Forum Moderators: goodroi
Here's the appropriate parts of the file:
User-agent: *
Disallow: /*.jpg$
Disallow: /*.gif$
Disallow: /uploads/
Disallow: /uploads/textareas/
Disallow: /uploads/textareas/image/
I'm trying to block http://www.example.com/uploads/textareas/image/image.jpg
Webmaster Tools confirms
Blocked by line 12: Disallow: /uploads/textareas/image/
But the image shows in my 'top queries' and I can see it in Image Search in Google!
Orginally I just had the top-level folder in the txt file. Then I added the subfolders, and the wildcard matches. I even blocked Googlebot-Image from the whole site. Nothing has made any difference.
Just today I've re-added
User-agent: Googlebot-Image
Disallow: /
to the file as a last resort. Perhaps I need to keep it out of the pages the images are called from as well as the folders they reside in?
Anyone had/having this problem?
Google keeps indexing pages which are blocked by robots.txt.

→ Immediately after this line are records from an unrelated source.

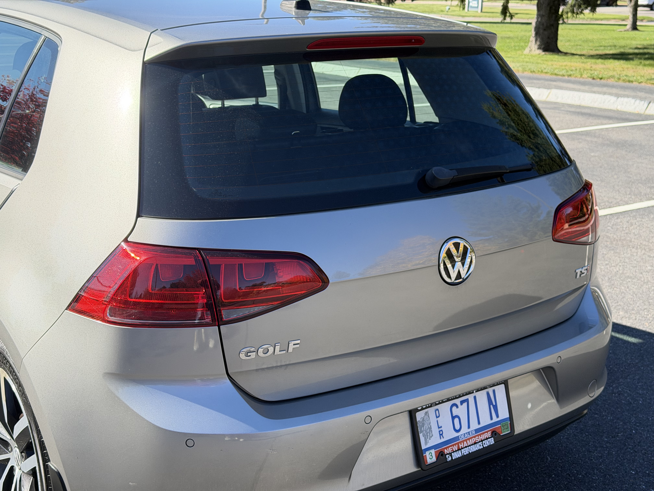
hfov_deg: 39.7
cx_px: 327
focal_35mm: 48
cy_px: 246
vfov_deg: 30.3
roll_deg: -1.4
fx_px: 907
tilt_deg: -14.9
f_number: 1.78
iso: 100
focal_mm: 6.76
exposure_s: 1/1642
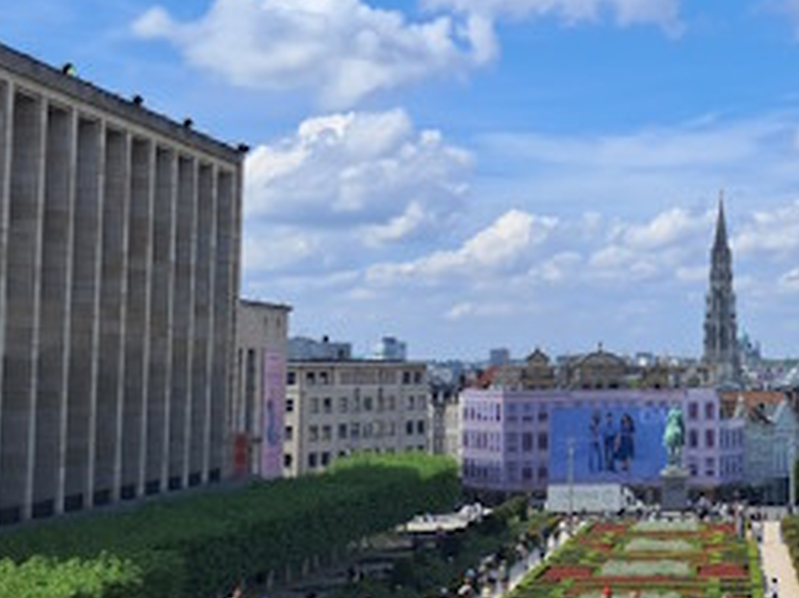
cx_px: 697
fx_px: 1615
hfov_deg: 27.0
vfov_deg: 20.9
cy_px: 175
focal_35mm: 70
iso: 50
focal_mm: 4
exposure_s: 1/820
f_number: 1.8
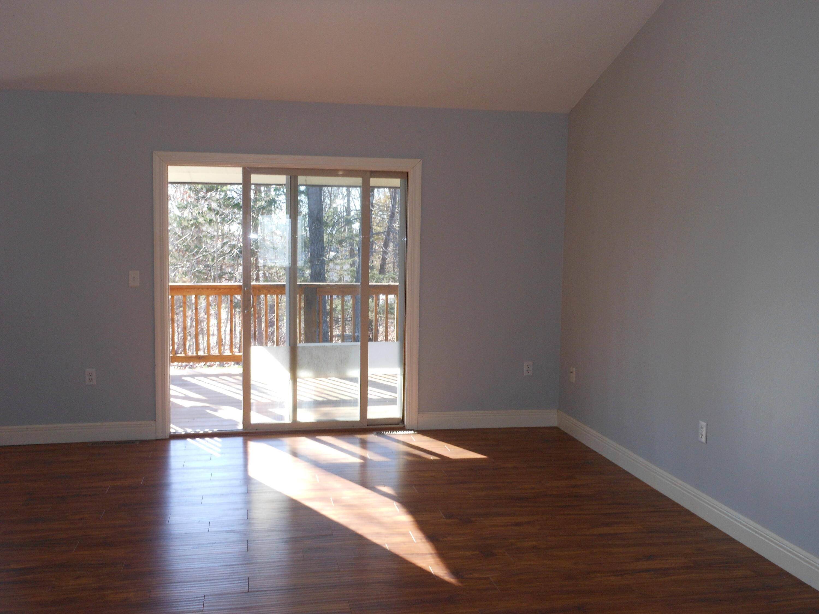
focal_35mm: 33
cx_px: 410
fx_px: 781
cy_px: 307
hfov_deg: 55.4
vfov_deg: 42.9
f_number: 4
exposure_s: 1/30
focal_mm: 5.9
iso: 125
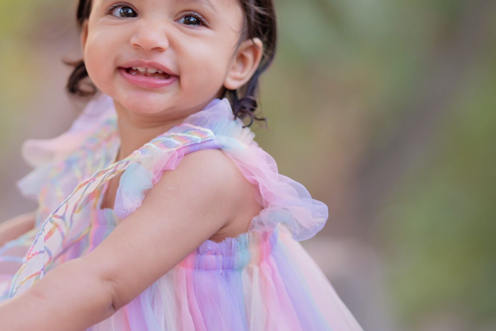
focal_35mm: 158
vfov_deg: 8.7
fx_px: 2177
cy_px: 164
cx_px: 142
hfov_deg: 13.0
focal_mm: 85
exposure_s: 1/500
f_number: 1.4
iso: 500
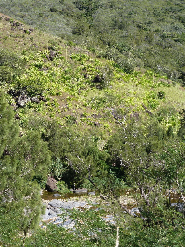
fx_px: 420
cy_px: 124
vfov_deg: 32.7
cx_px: 92
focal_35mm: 59
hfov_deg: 24.8
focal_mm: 9.7
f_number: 3.9
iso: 80
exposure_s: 1/250
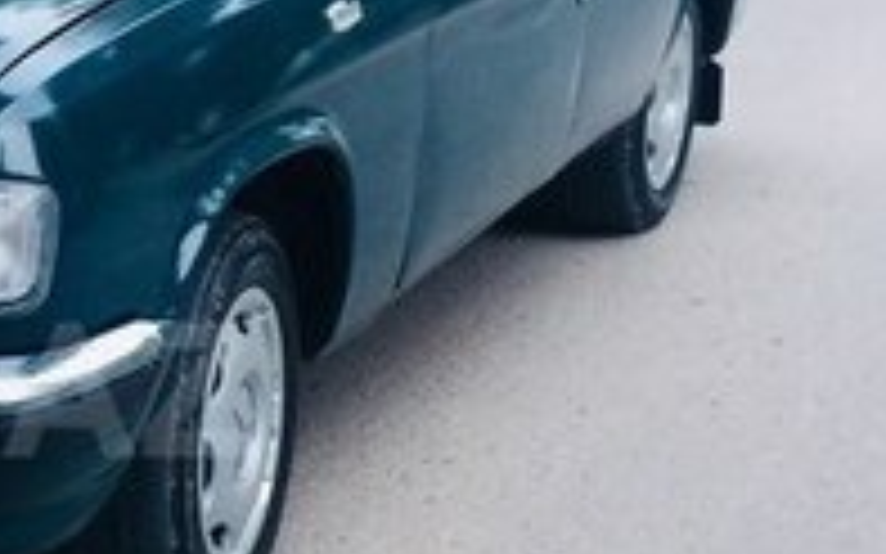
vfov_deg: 12.7
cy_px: 390
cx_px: -216
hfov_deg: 18.9
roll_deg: -0.3
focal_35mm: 103
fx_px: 2486
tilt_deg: -17.2
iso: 64
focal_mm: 4.15
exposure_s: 1/100
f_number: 2.2
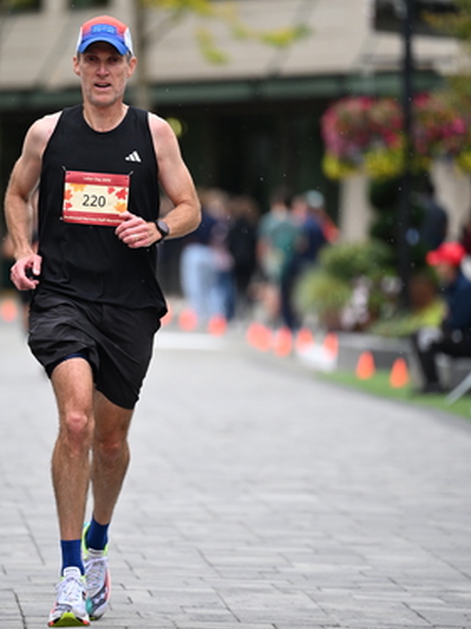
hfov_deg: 5.3
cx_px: 180
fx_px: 5119
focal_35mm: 282
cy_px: 310
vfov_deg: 7.0
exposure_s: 1/1600
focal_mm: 200
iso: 1250
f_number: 2.8
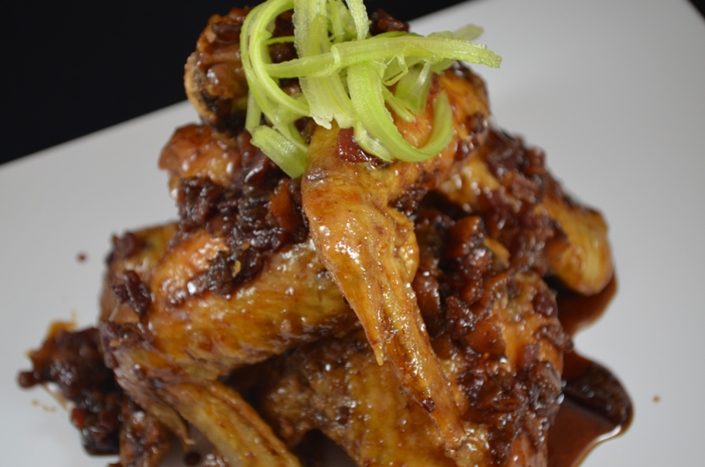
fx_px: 1524
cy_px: 234
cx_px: 352
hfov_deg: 26.0
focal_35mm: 78
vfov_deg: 17.4
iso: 450
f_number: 5.6
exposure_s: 1/60
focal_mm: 52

/top-du-top/?c=0&an=0&mo=8&au=3- Blocked by line 46: Disallow: /*?*
I already did a big clean up last month but it never stops, I have now 300 pages indexed that should not be there.

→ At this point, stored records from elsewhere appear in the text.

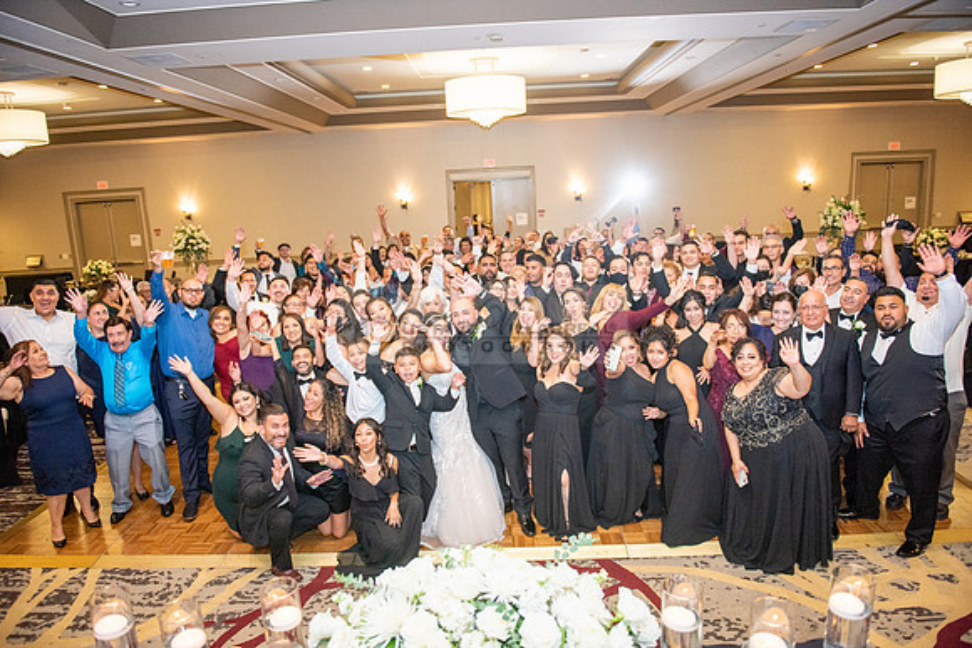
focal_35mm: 24
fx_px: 648
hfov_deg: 73.7
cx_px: 486
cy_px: 324
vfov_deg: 53.2
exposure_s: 1/250
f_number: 2.8
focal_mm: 24
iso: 1600
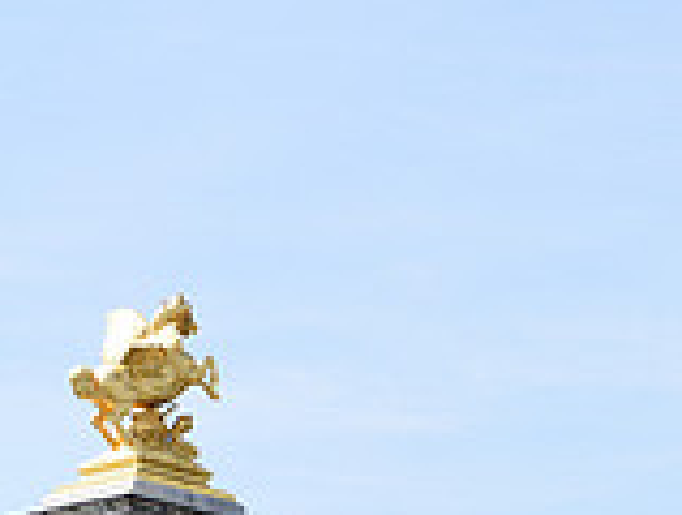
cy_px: 826
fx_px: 3594
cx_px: 999
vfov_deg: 8.0
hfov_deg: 10.5
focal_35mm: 182
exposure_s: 1/200
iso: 64
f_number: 7.1
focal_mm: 52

Is there any tools to make sure that my robots.txt is correct ?
Are we the only one to have this nightmare ?
There is a whole section of Google's Webmastertools dedicated to helping you check your robots.txt file.

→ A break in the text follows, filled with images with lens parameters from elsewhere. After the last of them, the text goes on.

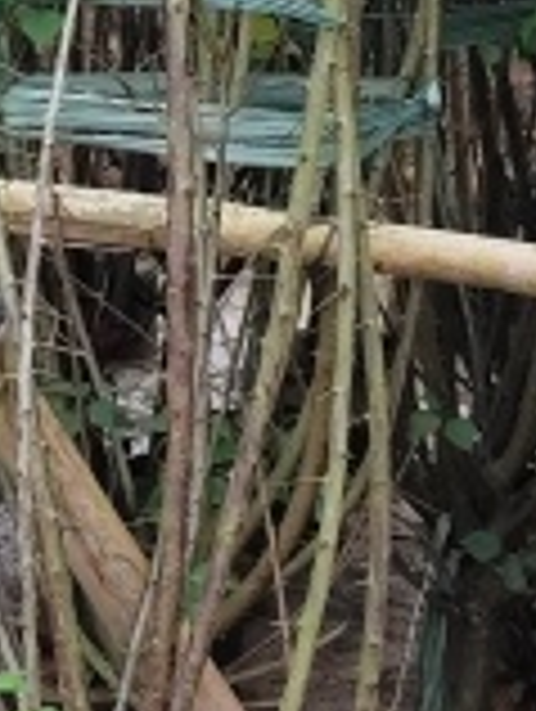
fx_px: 3191
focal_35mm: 155
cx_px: -90
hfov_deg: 9.5
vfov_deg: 12.6
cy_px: 52
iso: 50
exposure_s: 1/319
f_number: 1.65
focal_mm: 6.19
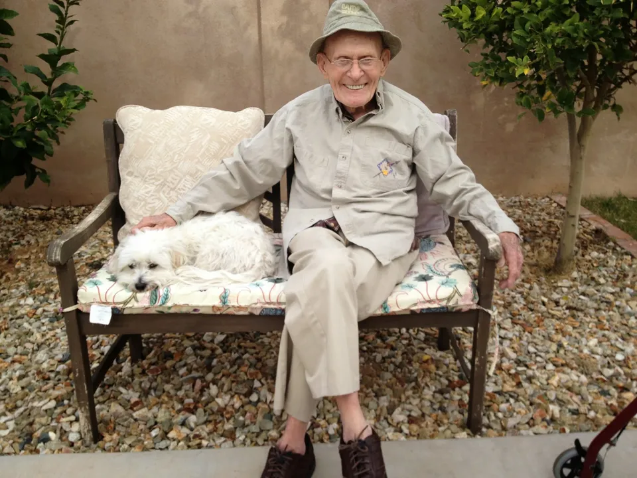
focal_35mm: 35
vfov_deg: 40.7
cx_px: 318
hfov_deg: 52.6
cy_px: 239
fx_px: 644
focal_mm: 4.3
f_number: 2.4
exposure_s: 1/789
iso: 50
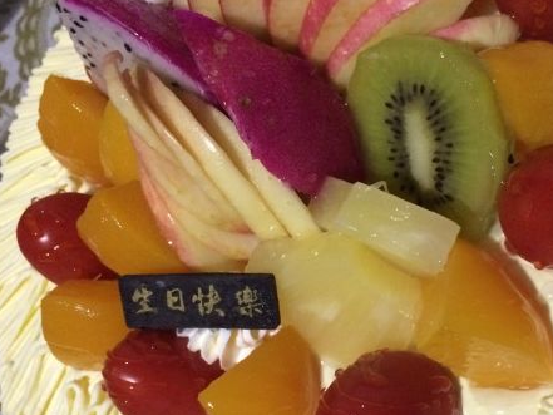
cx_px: 366
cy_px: 249
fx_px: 735
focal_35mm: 46
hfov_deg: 40.7
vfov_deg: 31.4
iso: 400
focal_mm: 4.15
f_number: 2.2
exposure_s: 1/17
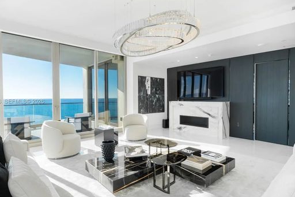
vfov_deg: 60.3
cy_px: 102
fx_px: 169
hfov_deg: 82.1
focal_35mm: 21
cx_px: 157
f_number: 10
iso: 250
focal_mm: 11
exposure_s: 1/40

It can take a long time for changes to follow through in the SERPs.
You don't need the final * in your rule.
Disallow /*?
already says "disallow URLs that start with anything, and that start is then followed by a question mark".
The rule disallows anything that ends with a question mark, as well as URLs that have something, anything, after the question mark.